Given data:
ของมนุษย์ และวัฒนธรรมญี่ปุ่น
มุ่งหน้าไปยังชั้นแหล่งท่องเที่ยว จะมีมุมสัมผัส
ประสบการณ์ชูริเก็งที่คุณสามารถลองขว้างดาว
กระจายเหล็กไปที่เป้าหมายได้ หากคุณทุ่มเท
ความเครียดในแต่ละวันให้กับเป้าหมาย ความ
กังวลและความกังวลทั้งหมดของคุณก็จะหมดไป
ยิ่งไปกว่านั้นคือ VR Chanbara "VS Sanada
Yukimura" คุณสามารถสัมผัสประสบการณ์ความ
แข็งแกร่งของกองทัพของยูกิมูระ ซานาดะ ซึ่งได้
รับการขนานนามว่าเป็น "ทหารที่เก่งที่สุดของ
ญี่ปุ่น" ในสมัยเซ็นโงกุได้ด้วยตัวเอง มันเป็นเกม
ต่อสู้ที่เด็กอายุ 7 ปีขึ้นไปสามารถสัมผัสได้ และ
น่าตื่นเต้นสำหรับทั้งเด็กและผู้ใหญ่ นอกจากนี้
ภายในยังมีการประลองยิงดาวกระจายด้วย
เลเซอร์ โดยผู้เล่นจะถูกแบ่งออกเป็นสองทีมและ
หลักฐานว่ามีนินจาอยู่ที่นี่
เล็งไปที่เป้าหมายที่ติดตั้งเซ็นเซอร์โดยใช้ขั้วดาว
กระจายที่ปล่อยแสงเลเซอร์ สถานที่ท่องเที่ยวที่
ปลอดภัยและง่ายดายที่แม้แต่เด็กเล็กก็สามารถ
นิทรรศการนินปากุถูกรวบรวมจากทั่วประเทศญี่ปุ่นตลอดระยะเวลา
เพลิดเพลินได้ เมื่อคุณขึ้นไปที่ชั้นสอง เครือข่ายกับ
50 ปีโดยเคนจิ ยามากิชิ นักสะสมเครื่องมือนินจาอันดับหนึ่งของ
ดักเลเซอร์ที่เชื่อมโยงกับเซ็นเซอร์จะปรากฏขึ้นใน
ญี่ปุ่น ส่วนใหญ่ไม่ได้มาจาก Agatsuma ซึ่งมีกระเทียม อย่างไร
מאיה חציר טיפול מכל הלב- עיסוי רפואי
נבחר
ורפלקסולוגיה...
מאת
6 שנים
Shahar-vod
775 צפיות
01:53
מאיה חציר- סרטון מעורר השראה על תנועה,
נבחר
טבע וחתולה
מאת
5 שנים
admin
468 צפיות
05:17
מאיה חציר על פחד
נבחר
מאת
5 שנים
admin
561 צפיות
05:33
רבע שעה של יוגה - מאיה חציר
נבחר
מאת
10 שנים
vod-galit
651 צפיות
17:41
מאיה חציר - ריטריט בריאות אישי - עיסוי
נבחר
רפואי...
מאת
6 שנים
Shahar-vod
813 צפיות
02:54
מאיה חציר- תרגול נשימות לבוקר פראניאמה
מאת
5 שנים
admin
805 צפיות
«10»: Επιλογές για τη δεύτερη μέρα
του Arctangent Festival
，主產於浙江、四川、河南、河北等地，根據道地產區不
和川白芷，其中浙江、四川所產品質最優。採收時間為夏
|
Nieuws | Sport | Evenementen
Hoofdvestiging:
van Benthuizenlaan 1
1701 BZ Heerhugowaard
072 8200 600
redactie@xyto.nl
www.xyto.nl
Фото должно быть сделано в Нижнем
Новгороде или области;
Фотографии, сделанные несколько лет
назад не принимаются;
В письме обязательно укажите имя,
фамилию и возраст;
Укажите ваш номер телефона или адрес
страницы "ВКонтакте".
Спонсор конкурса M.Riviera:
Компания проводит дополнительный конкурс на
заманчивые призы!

What the task asks: Restate each record above exactly, leaving nothing out.

Answer to this task:
ของมนุษย์ และวัฒนธรรมญี่ปุ่น
มุ่งหน้าไปยังชั้นแหล่งท่องเที่ยว จะมีมุมสัมผัส
ประสบการณ์ชูริเก็งที่คุณสามารถลองขว้างดาว
กระจายเหล็กไปที่เป้าหมายได้ หากคุณทุ่มเท
ความเครียดในแต่ละวันให้กับเป้าหมาย ความ
กังวลและความกังวลทั้งหมดของคุณก็จะหมดไป
ยิ่งไปกว่านั้นคือ VR Chanbara "VS Sanada
Yukimura" คุณสามารถสัมผัสประสบการณ์ความ
แข็งแกร่งของกองทัพของยูกิมูระ ซานาดะ ซึ่งได้
รับการขนานนามว่าเป็น "ทหารที่เก่งที่สุดของ
ญี่ปุ่น" ในสมัยเซ็นโงกุได้ด้วยตัวเอง มันเป็นเกม
ต่อสู้ที่เด็กอายุ 7 ปีขึ้นไปสามารถสัมผัสได้ และ
น่าตื่นเต้นสำหรับทั้งเด็กและผู้ใหญ่ นอกจากนี้
ภายในยังมีการประลองยิงดาวกระจายด้วย
เลเซอร์ โดยผู้เล่นจะถูกแบ่งออกเป็นสองทีมและ
หลักฐานว่ามีนินจาอยู่ที่นี่
เล็งไปที่เป้าหมายที่ติดตั้งเซ็นเซอร์โดยใช้ขั้วดาว
กระจายที่ปล่อยแสงเลเซอร์ สถานที่ท่องเที่ยวที่
ปลอดภัยและง่ายดายที่แม้แต่เด็กเล็กก็สามารถ
นิทรรศการนินปากุถูกรวบรวมจากทั่วประเทศญี่ปุ่นตลอดระยะเวลา
เพลิดเพลินได้ เมื่อคุณขึ้นไปที่ชั้นสอง เครือข่ายกับ
50 ปีโดยเคนจิ ยามากิชิ นักสะสมเครื่องมือนินจาอันดับหนึ่งของ
ดักเลเซอร์ที่เชื่อมโยงกับเซ็นเซอร์จะปรากฏขึ้นใน
ญี่ปุ่น ส่วนใหญ่ไม่ได้มาจาก Agatsuma ซึ่งมีกระเทียม อย่างไร
מאיה חציר טיפול מכל הלב- עיסוי רפואי
נבחר
ורפלקסולוגיה...
מאת
6 שנים
Shahar-vod
775 צפיות
01:53
מאיה חציר- סרטון מעורר השראה על תנועה,
נבחר
טבע וחתולה
מאת
5 שנים
admin
468 צפיות
05:17
מאיה חציר על פחד
נבחר
מאת
5 שנים
admin
561 צפיות
05:33
רבע שעה של יוגה - מאיה חציר
נבחר
מאת
10 שנים
vod-galit
651 צפיות
17:41
מאיה חציר - ריטריט בריאות אישי - עיסוי
נבחר
רפואי...
מאת
6 שנים
Shahar-vod
813 צפיות
02:54
מאיה חציר- תרגול נשימות לבוקר פראניאמה
מאת
5 שנים
admin
805 צפיות
«10»: Επιλογές για τη δεύτερη μέρα
του Arctangent Festival
，主產於浙江、四川、河南、河北等地，根據道地產區不
和川白芷，其中浙江、四川所產品質最優。採收時間為夏
|
Nieuws | Sport | Evenementen
Hoofdvestiging:
van Benthuizenlaan 1
1701 BZ Heerhugowaard
072 8200 600
redactie@xyto.nl
www.xyto.nl
Фото должно быть сделано в Нижнем
Новгороде или области;
Фотографии, сделанные несколько лет
назад не принимаются;
В письме обязательно укажите имя,
фамилию и возраст;
Укажите ваш номер телефона или адрес
страницы "ВКонтакте".
Спонсор конкурса M.Riviera:
Компания проводит дополнительный конкурс на
заманчивые призы!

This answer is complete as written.